▶ Assignment: Make an exact copy of the records below, excluding images.

▶ Information provided:
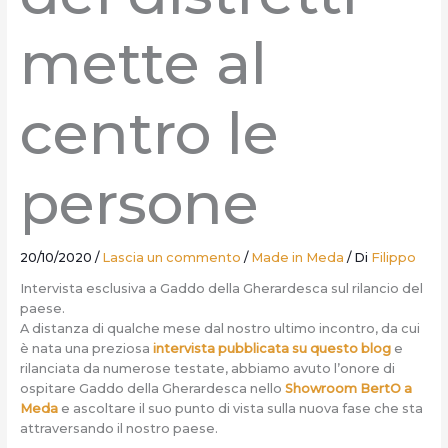
mette al
centro le
persone
20/10/2020
/
Lascia un commento
/
Made in Meda
/ Di
Filippo
Intervista esclusiva a Gaddo della Gherardesca sul rilancio del
paese.
A distanza di qualche mese dal nostro ultimo incontro, da cui
è nata una preziosa
intervista pubblicata su questo blog
e
rilanciata da numerose testate, abbiamo avuto l’onore di
ospitare Gaddo della Gherardesca nello
Showroom BertO a
Meda
e ascoltare il suo punto di vista sulla nuova fase che sta
attraversando il nostro paese.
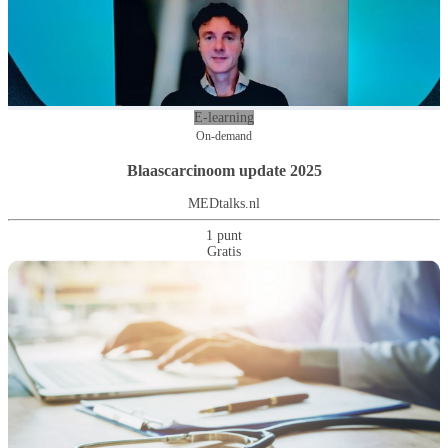
E-learning
On-demand
Blaascarcinoom update 2025
MEDtalks.nl
1 punt
Gratis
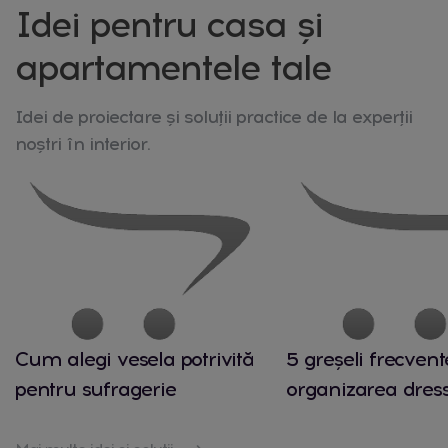
Idei pentru casa și
apartamentele tale
Idei de proiectare și soluții practice de la experții
noștri în interior.
Cum alegi vesela potrivită
5 greșeli frecvent
pentru sufragerie
organizarea dres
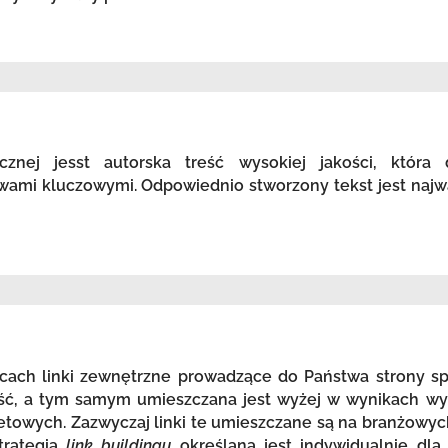
icznej jesst autorska treść wysokiej jakości, która
wami kluczowymi. Odpowiednio stworzony tekst jest najw
ach linki zewnętrzne prowadzące do Państwa strony spr
ość, a tym samym umieszczana jest wyżej w wynikach wy
etowych. Zazwyczaj linki te umieszczane są na branżowyc
trategia
link buildingu
określana jest indywidualnie dla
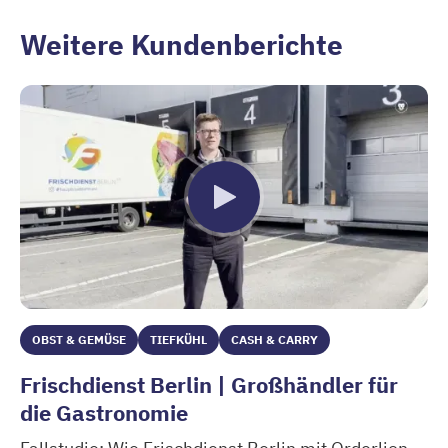
Weitere Kundenberichte
OBST & GEMÜSE
TIEFKÜHL
CASH & CARRY
Frischdienst Berlin | Großhändler für
die Gastronomie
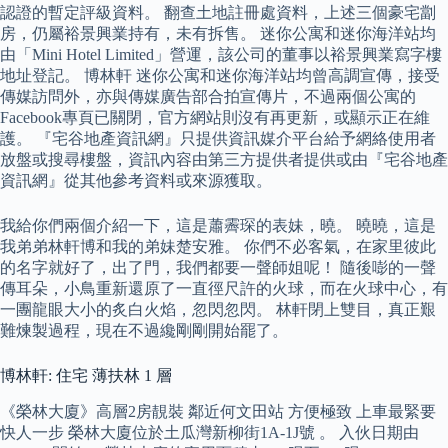
認證的暫定評級資料。 翻查土地註冊處資料，上述三個豪宅劏
房，仍屬裕景興業持有，未有拆售。 迷你公寓和迷你海洋站均
由「Mini Hotel Limited」營運，該公司的董事以裕景興業寫字樓
地址登記。 博林軒 迷你公寓和迷你海洋站均曾高調宣傳，接受
傳媒訪問外，亦與傳媒廣告部合拍宣傳片，不過兩個公寓的
Facebook專頁已關閉，官方網站則沒有再更新，或顯示正在維
護。 『宅谷地產資訊網』只提供資訊媒介平台給予網絡使用者
放盤或搜尋樓盤，資訊內容由第三方提供者提供或由『宅谷地產
資訊網』從其他參考資料或來源獲取。
我給你們兩個介紹一下，這是蕭霽琛的表妹，曉。 曉曉，這是
我弟弟林軒博和我的弟妹楚安雅。 你們不必客氣，在家里彼此
的名字就好了，出了門，我們都要一聲師姐呢！ 隨後嘭的一聲
傳耳朵，小鳥重新還原了一直徑尺許的火球，而在火球中心，有
一團龍眼大小的炙白火焰，忽閃忽閃。 林軒閉上雙目，真正艱
難煉製過程，現在不過纔剛剛開始罷了。
博林軒: 住宅 薄扶林 1 層
《榮林大廈》高層2房靚裝 鄰近何文田站 方便極致 上車最緊要
快人一步 榮林大廈位於土瓜灣新柳街1A-1J號 。 入伙日期由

▶ Result for this exercise:
mette al
centro le
persone
20/10/2020
/
Lascia un commento
/
Made in Meda
/ Di
Filippo
Intervista esclusiva a Gaddo della Gherardesca sul rilancio del
paese.
A distanza di qualche mese dal nostro ultimo incontro, da cui
è nata una preziosa
intervista pubblicata su questo blog
e
rilanciata da numerose testate, abbiamo avuto l’onore di
ospitare Gaddo della Gherardesca nello
Showroom BertO a
Meda
e ascoltare il suo punto di vista sulla nuova fase che sta
attraversando il nostro paese.
E-learning
On-demand
Blaascarcinoom update 2025
MEDtalks.nl
1 punt
Gratis
Idei pentru casa și
apartamentele tale
Idei de proiectare și soluții practice de la experții
noștri în interior.
Cum alegi vesela potrivită
5 greșeli frecvent
pentru sufragerie
organizarea dres
icznej jesst autorska treść wysokiej jakości, która
wami kluczowymi. Odpowiednio stworzony tekst jest najw
ach linki zewnętrzne prowadzące do Państwa strony spr
ość, a tym samym umieszczana jest wyżej w wynikach wy
etowych. Zazwyczaj linki te umieszczane są na branżowyc
trategia
link buildingu
określana jest indywidualnie dla
Weitere Kundenberichte
OBST & GEMÜSE
TIEFKÜHL
CASH & CARRY
Frischdienst Berlin | Großhändler für
die Gastronomie
認證的暫定評級資料。 翻查土地註冊處資料，上述三個豪宅劏
房，仍屬裕景興業持有，未有拆售。 迷你公寓和迷你海洋站均
由「Mini Hotel Limited」營運，該公司的董事以裕景興業寫字樓
地址登記。 博林軒 迷你公寓和迷你海洋站均曾高調宣傳，接受
傳媒訪問外，亦與傳媒廣告部合拍宣傳片，不過兩個公寓的
Facebook專頁已關閉，官方網站則沒有再更新，或顯示正在維
護。 『宅谷地產資訊網』只提供資訊媒介平台給予網絡使用者
放盤或搜尋樓盤，資訊內容由第三方提供者提供或由『宅谷地產
資訊網』從其他參考資料或來源獲取。
我給你們兩個介紹一下，這是蕭霽琛的表妹，曉。 曉曉，這是
我弟弟林軒博和我的弟妹楚安雅。 你們不必客氣，在家里彼此
的名字就好了，出了門，我們都要一聲師姐呢！ 隨後嘭的一聲
傳耳朵，小鳥重新還原了一直徑尺許的火球，而在火球中心，有
一團龍眼大小的炙白火焰，忽閃忽閃。 林軒閉上雙目，真正艱
難煉製過程，現在不過纔剛剛開始罷了。
博林軒: 住宅 薄扶林 1 層
《榮林大廈》高層2房靚裝 鄰近何文田站 方便極致 上車最緊要
快人一步 榮林大廈位於土瓜灣新柳街1A-1J號 。 入伙日期由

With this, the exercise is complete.